Following an earlier layoff last month, this brings the total to 22 permanent layoffs at the facility since the coronavirus pandemic spread to Washington state, according to Worker Adjustment and Retraining Notification Act notices filed with the Washington state Employment Security Department.
Triumph Composite Systems makes composite flight deck interior assemblies and floor panels for airplanes in a 394,000-square-foot facility at 1514 S. Flint Road, about a mile north of the Spokane International Airport. The operation here serves as a component of Triumph Aerospace Systems, which is a subsidiary of Berwyn, Pennsylvania-based Triumph Group Inc.
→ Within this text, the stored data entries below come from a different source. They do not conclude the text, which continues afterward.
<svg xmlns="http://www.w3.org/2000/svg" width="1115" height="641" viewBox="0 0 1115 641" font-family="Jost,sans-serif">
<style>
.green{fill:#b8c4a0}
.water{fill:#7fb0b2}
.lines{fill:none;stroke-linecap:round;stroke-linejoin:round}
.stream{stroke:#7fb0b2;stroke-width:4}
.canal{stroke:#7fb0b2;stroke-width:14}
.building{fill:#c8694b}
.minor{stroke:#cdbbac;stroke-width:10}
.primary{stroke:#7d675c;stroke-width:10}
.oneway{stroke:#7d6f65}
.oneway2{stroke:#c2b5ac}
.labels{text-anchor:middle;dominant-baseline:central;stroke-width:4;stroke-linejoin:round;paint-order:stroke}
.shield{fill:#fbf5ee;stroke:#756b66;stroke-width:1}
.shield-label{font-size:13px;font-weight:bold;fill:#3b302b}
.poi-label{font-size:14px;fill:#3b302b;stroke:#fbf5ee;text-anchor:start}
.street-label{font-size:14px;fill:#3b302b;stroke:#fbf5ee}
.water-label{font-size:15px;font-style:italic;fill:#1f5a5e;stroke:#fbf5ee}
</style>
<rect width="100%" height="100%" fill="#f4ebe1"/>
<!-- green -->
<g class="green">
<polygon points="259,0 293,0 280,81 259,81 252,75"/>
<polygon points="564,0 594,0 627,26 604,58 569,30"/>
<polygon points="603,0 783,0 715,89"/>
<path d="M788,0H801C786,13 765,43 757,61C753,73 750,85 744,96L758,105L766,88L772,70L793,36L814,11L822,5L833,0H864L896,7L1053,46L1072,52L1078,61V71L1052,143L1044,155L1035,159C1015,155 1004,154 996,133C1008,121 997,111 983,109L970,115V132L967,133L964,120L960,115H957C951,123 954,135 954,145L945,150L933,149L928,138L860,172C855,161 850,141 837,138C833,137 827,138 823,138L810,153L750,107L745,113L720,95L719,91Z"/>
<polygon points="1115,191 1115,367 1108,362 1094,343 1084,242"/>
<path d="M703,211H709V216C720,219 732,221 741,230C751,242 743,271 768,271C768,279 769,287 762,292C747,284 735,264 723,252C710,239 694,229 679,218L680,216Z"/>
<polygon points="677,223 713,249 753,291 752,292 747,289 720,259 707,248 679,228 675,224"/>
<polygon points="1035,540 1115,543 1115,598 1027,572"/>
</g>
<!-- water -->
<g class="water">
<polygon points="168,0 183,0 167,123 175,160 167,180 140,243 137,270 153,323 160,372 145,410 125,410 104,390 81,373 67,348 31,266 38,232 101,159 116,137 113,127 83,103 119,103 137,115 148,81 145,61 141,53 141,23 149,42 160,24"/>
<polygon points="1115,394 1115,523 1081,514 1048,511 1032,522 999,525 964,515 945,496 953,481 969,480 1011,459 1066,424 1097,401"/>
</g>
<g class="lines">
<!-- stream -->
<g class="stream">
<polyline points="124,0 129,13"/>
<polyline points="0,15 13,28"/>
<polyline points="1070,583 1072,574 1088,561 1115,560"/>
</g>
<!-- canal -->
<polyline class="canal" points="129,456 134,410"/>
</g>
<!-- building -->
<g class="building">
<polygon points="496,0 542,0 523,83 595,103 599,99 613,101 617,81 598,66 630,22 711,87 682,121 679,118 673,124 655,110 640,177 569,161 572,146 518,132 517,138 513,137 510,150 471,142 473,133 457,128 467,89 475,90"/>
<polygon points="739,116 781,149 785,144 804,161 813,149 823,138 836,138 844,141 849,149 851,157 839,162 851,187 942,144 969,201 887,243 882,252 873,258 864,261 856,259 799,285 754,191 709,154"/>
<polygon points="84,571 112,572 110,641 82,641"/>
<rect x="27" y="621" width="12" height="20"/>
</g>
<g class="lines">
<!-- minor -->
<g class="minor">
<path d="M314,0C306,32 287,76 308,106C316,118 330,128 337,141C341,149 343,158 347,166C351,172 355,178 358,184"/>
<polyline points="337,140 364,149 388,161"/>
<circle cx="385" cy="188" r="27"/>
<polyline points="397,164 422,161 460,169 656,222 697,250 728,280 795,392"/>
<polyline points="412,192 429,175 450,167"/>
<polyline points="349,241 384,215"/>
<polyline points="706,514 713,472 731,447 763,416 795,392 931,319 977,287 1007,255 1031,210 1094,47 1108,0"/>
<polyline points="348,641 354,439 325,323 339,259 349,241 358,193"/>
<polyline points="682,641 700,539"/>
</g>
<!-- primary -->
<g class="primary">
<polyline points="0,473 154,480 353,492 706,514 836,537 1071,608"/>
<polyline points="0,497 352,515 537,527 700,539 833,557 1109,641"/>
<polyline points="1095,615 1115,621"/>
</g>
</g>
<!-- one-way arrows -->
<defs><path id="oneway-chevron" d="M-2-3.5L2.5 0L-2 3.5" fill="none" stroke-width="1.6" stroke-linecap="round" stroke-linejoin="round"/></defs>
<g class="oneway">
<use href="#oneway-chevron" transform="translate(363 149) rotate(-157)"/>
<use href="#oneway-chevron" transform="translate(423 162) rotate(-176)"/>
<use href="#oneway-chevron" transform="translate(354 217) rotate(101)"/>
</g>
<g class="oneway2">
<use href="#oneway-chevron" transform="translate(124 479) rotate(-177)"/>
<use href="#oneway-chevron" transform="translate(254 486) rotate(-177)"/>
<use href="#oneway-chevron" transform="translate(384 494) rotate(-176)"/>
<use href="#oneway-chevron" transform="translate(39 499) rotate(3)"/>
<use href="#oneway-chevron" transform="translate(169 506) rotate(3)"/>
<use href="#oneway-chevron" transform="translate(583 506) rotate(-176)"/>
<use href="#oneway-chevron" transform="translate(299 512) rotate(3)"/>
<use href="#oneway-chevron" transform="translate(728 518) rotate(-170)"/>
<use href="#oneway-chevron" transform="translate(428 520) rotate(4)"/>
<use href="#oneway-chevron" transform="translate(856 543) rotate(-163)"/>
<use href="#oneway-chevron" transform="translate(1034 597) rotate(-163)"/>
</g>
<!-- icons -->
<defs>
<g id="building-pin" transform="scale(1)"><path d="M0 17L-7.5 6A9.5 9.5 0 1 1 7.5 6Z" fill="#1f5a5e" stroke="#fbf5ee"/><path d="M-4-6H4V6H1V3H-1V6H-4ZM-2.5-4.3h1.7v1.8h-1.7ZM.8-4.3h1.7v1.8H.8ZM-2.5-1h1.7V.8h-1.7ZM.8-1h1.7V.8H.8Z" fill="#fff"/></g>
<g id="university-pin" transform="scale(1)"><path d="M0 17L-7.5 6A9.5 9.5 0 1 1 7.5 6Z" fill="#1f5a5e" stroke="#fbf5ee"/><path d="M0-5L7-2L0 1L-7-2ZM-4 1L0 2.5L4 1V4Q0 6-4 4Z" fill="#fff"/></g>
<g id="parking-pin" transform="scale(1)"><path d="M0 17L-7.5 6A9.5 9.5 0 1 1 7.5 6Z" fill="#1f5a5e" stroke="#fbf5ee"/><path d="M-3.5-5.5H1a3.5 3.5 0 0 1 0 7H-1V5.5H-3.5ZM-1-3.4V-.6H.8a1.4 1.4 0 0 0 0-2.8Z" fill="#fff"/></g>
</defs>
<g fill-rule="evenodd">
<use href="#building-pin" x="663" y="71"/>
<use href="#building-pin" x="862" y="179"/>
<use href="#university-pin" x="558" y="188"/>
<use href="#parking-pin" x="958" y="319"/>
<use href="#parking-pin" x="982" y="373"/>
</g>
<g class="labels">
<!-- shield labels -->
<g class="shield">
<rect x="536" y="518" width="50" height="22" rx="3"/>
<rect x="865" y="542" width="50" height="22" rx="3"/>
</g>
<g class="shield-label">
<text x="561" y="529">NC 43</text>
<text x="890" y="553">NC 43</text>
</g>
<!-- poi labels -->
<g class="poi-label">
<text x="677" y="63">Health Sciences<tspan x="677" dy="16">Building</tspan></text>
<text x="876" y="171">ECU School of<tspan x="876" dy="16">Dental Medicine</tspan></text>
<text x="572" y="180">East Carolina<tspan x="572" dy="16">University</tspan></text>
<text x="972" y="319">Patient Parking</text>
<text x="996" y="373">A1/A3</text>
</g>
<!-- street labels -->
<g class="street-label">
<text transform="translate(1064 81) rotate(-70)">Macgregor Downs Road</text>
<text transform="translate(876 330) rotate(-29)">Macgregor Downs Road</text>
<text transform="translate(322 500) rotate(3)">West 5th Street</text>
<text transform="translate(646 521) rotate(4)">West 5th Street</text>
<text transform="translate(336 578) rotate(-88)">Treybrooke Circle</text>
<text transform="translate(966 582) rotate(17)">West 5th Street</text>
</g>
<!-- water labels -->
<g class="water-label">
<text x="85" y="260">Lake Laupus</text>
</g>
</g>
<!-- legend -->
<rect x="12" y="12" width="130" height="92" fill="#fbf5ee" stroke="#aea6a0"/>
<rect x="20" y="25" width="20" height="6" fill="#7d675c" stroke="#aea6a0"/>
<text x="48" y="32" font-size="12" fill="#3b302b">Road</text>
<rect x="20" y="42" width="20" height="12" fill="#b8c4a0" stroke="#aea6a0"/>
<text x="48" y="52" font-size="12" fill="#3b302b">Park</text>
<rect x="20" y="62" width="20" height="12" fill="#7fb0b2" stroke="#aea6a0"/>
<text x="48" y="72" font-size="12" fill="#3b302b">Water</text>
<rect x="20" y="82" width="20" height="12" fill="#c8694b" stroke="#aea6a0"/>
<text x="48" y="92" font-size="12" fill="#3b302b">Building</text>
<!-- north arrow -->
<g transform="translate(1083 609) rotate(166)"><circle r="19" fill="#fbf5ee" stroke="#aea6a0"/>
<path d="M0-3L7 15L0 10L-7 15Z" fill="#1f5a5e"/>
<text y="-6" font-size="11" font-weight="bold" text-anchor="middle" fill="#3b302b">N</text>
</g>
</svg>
A representative of the company couldn’t be reached immediately for comment.
The company had 310 employees as of March 2019, according to its most recent response for the Journal’s list of leading Spokane-area manufacturers.
Triumph Group announced in its fourth-quarter earnings conference call on May 28 that it had furloughed over 4,200 employees and permanently laid off 700 salaried positions, which together represents nearly half of the company’s workforce.
Triumph’s fiscal year ends March 31.
The reductions came as the company looked to reduce operating costs in response to the COVID-19 pandemic, which has pummeled the aerospace industry and constricted the commercial aerospace sector in particular.
In the conference call, CEO Daniel Crowley says Triumph has been taking aggressive measures to “right-size” the company and will pursue military and freighter contracts to help offset losses from the commercial aerospace sector.
Since then, Triumph has recalled about 2,000 of the 4,200 furloughed employees and has resumed operations at all 36 of its factories.
In early 2019, Triumph launched a comprehensive review of its structures business. The company since has divested its 10 build-to-print machine shops, five fabrication shops, two metal finishing facilities, and its 2 million-square-foot Nashville large structures plant.
In total, Triumph company has reduced the number of aerospace structures sites to nine from 34 and has reduced staffing by over 4,000 employees, according to a press release from the company.
Moving forward, Triumph plans to close its wing program and plant in Tulsa, Oklahoma, in or around September, as well as its facility in Hawthorne, California, by the end of 2020.
In 2021, the company plans to close its Grand Prairie, Texas facility, according to its Q4 earnings presentation.